Now please downvote this comment to the extent it was bad / you want to see fewer things like it in the future / you want it to be less prominent on this page. :P
Eliezer Yudkowsky writes on twitter:
I've found myself repeatedly uncertain about what to make of OpenAI and their impact. The most recent LessWrong discussion that I'm aware of has happened on the post Will OpenAI-s work unintentionally increase existential risk, but the arguments for negative impact are different from the thing Eliezer named.

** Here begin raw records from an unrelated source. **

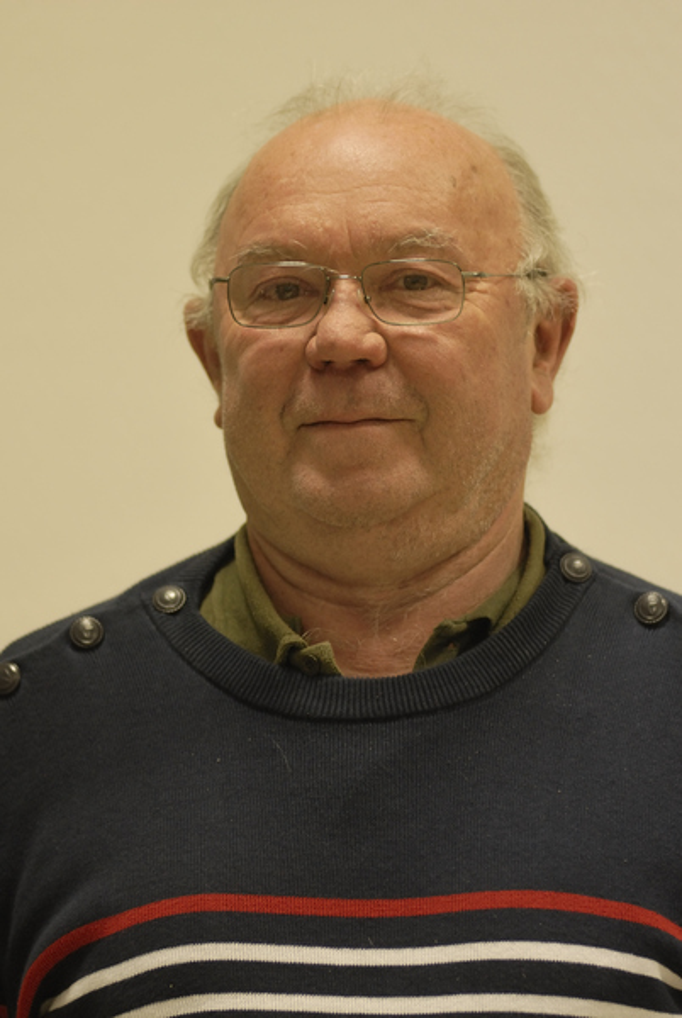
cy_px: 509
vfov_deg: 7.6
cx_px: 341
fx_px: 7645
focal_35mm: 270
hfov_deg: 5.1
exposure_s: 1/80
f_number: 2.8
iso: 640
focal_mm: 180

I'm also not entirely sure whether publicly debating sensitive questions like whether a person or organization accidentally increased existential risk is a good idea in the first place. However, spontaneously bringing up the issue on a twitter thread is unlikely to be optimal. At the very least, it should be beneficial to discuss the meta question, i.e., how we should or shouldn't talk about this. With that in mind, here are three things I would like to understand better:
And -- conditional on discussing them being a good idea:
What is the more detailed story of how the "nascent spirit of cooperation" has degraded or changed since the inception of OpenAI?
What interventions are possible here, if any? (Is it really that difficult to organize some kind of outreach to Elon to try and reverse some of the effects? Naively speaking, my impression has been that our community is sufficiently well connected to do this, and that Elon is amenable to arguments.)
I'm less interested in estimating the total impact of any specific person.